* TEXT BLOCK
-----

Compliance refers to a change in behavior based on consequences, such as an individual's hopes to gain rewards or avoid punishment from another group or person. The individual does not necessarily experience changes in beliefs or evaluations of an attitude object, but rather is influenced by the social outcomes of adopting a change in behavior.
For example, a child might outwardly agree with their parents' political party to avoid conflict or gain approval, even though they don't personally agree with or understand the party's values or policies. The individual is also often aware that he or she is being urged to respond in a certain way.

Compliance was demonstrated through a series of laboratory experiments known as the Asch experiments. Experiments led by Solomon Asch of Swarthmore College asked groups of students to participate in a "vision test". In reality, all but one of the participants were confederates of the experimenter, and the study was really about how the remaining student would react to the confederates' behavior. Participants were asked to pick, out of three line options, the line that is the same length as a sample and were asked to give the answer out loud. Unbeknown to the participants, Asch had placed a number of confederates to deliberately give the wrong answer before the participant. The results showed that 75% of responses were in line with majority influence and were the same answers the confederates picked. Variations in the experiments showed that compliance rates increased as the number of confederates increased, and the plateau was reached with around 15 confederates. The likelihood of compliance dropped with minority opposition, even if only one confederate gave the correct answer. The basis for compliance is founded on the fundamental idea that people want to be accurate and right.

===Identification===
Identification explains one's change of beliefs and affect in order to be similar to someone one admires or likes. In this case, the individual adopts the new attitude, not due to the specific content of the attitude object, but because it is associated with the desired relationship. Identification also reflects a need to establish or maintain a meaningful, self-defining connection with another person or group, often by taking on their role or forming a reciprocal relationship. For example, children's attitudes on their political party affiliations are often adopted from their parents' attitudes and beliefs, not because the children have critically evaluated these ideas, but because doing so strengthens their bond with their parents and aligns with their identity within the family.

===Internalization===
Internalization refers to the change in beliefs and affect when one finds the content of the attitude to be intrinsically rewarding, and thus leads to actual change in beliefs or evaluations of an attitude object. The new attitude or behaviour is consistent with the individual's value system, and tends to be merged with the individual's existing values and beliefs. Internalization occurs when the adopted behaviour aligns with the individual's value and fulfills their personal needs, making it deeply integrated into their value system. Using the same example, a child may grow up aligning with their parents' political party because over time, they come to genuinely agree with the party's values and policies, finding them consistent with their own developing belief system.

-----

* EXERCISE AIM
Carry on the passage about compliance, identification, and internalization, starting right after its final sentence. The items after this have nothing to do with the task.

Stored data entries
-----

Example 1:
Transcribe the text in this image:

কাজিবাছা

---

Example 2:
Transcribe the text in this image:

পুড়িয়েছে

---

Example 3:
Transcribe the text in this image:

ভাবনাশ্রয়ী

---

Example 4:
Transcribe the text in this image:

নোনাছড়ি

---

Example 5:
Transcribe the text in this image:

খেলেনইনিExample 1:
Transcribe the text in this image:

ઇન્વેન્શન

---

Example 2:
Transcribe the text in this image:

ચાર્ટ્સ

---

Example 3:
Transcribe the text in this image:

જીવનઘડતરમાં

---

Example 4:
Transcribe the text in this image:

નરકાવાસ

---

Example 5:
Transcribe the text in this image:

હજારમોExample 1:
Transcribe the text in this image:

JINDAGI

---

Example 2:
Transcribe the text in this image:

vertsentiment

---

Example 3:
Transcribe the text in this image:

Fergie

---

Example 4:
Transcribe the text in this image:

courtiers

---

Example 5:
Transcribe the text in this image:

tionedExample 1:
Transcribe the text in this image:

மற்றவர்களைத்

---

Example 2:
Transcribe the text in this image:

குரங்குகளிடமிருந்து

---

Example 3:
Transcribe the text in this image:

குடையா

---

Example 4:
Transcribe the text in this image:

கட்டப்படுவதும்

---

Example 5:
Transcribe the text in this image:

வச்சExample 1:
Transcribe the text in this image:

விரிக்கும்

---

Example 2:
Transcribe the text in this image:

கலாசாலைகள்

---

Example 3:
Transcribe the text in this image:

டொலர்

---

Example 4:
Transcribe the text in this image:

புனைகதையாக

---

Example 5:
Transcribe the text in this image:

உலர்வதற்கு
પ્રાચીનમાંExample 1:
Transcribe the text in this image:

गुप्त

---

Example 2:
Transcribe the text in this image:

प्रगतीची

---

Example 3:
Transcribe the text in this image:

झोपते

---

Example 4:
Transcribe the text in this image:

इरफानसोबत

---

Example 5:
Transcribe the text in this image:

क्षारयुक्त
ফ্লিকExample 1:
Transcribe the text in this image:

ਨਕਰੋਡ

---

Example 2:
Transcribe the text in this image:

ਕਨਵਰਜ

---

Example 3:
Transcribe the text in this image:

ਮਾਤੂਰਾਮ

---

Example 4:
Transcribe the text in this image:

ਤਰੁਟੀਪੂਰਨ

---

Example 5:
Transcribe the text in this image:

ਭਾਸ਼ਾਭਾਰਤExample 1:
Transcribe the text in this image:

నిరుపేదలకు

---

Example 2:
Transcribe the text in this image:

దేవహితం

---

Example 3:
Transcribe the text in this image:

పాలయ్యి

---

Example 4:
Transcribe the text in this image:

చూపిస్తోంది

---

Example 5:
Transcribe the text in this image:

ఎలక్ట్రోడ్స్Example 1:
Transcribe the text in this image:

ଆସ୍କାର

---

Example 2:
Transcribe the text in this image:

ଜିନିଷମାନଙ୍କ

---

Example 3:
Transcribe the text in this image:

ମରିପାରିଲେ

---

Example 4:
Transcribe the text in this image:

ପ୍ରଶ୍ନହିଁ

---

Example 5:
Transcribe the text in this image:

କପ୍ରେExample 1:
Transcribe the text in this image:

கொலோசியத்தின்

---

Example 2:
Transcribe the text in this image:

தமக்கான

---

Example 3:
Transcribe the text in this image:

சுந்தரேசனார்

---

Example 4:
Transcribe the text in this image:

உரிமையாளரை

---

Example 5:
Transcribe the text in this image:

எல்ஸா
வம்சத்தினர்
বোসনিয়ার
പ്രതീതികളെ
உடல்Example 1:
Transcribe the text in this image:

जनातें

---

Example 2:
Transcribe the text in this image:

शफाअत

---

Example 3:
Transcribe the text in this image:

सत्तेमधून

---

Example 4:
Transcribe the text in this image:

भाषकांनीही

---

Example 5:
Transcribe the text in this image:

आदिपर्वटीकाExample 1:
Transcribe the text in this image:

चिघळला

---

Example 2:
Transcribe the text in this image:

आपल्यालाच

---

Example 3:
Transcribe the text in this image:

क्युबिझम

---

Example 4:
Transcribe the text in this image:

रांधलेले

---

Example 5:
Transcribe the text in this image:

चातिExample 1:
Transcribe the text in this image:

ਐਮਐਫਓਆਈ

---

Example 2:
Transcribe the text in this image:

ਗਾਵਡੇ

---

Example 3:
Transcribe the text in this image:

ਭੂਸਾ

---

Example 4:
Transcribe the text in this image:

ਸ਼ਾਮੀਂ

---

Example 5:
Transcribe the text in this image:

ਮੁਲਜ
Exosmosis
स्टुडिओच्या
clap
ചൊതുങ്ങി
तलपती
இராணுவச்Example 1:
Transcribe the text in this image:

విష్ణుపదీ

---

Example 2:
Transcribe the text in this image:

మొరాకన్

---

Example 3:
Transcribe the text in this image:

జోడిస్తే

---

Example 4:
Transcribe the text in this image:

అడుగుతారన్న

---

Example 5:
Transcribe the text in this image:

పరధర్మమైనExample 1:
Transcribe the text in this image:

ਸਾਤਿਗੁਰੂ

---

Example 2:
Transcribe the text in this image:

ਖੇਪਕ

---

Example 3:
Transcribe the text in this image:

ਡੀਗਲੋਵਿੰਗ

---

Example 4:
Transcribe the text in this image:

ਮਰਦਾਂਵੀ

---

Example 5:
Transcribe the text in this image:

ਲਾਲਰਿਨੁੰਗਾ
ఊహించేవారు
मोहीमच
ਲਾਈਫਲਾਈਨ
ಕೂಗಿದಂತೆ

-----

* ANSWER TO THE PROBLEM
The expectancy-value theory is based on internalization of attitude change. This model states that the behaviour towards some object is a function of an individual's intent, which is a function of one's overall attitude towards the action. These attitudes are influenced by two key factors: the individual's expectation of success (how likely they believe they are to achieve the desired outcome) and the value they place on the outcome (how important or beneficial they perceive it to be). Together, these components explain how attitudes and motivations drive behaviour.

==Emotion-based==
Emotion plays a major role in persuasion, social influence, and attitude change. Much of attitude research has emphasised the importance of affective or emotion components. Emotion works hand-in-hand with the cognitive process, or the way we think, about an issue or situation. Emotional appeals are commonly found in advertising, health campaigns and political messages. Recent examples include no-smoking health campaigns (see tobacco advertising) and political campaigns emphasizing the fear of terrorism. Attitude change based on emotions can be seen vividly in serial killers who are faced with major stress. There is considerable empirical support for the idea that emotions in the form of fear arousal, empathy, or a positive mood can enhance attitude change under certain conditions.

Important factors that influence the impact of emotional appeals include self-efficacy, attitude accessibility, issue involvement, and message/source features. Attitudes that are central to one's being are highly resistant to change while others that are less fixed may change with new experiences or information. A new attitude (e.g. to time-keeping or absenteeism or quality) may challenge existing beliefs or norms so creating a feeling of psychological discomfort known as cognitive dissonance. It is difficult to measure attitude change since attitudes may only be inferred and there might be significant divergence between those publicly declared and privately held. Self-efficacy is a perception of one's own human agency; in other words, it is the perception of our own ability to deal with a situation. It is an important variable in emotional appeal messages because it dictates a person's ability to deal with both the emotion and the situation. For example, if a person is not self-efficacious about their ability to impact the global environment, they are not likely to change their attitude or behaviour about global warming.

Affective forecasting, otherwise known as intuition or the prediction of emotion, also impacts attitude change. Research suggests that predicting emotions is an important component of decision making, in addition to the cognitive processes. How we feel about an outcome may override purely cognitive rationales.
In terms of research methodology, the challenge for researchers is measuring emotion and subsequent impacts on attitude. Since we cannot see into the brain, various models and measurement tools have been constructed to obtain emotion and attitude information. Measures may include the use of physiological cues like facial expressions, vocal changes, and other body rate measures. For instance, fear is associated with raised eyebrows, increased heart rate and increased body tension. Other methods include concept or network mapping, and using primes or word cues.

==Dual models: depth of processing==
Dual process models refer to theories that describe how people can process information quickly and automatically or slow and deliberately. Many dual process models are used to explain the affective (emotional) and cognitive processing and interpretations of messages, as well as the different depths of attitude change. These include the heuristic-systematic model of information processing and the elaboration likelihood model.

===Heuristic-systematic model of information processing===

The heuristic-systematic model of information processing describes two depths in the processing of attitude change, systematic processing and heuristic processing. In this model information is either processed in a high-involvement and high-effort systematic way, or information is processed through shortcuts known as heuristics. For example, emotions are affect-based heuristics, in which feelings and gut-feeling reactions are often used as shortcuts.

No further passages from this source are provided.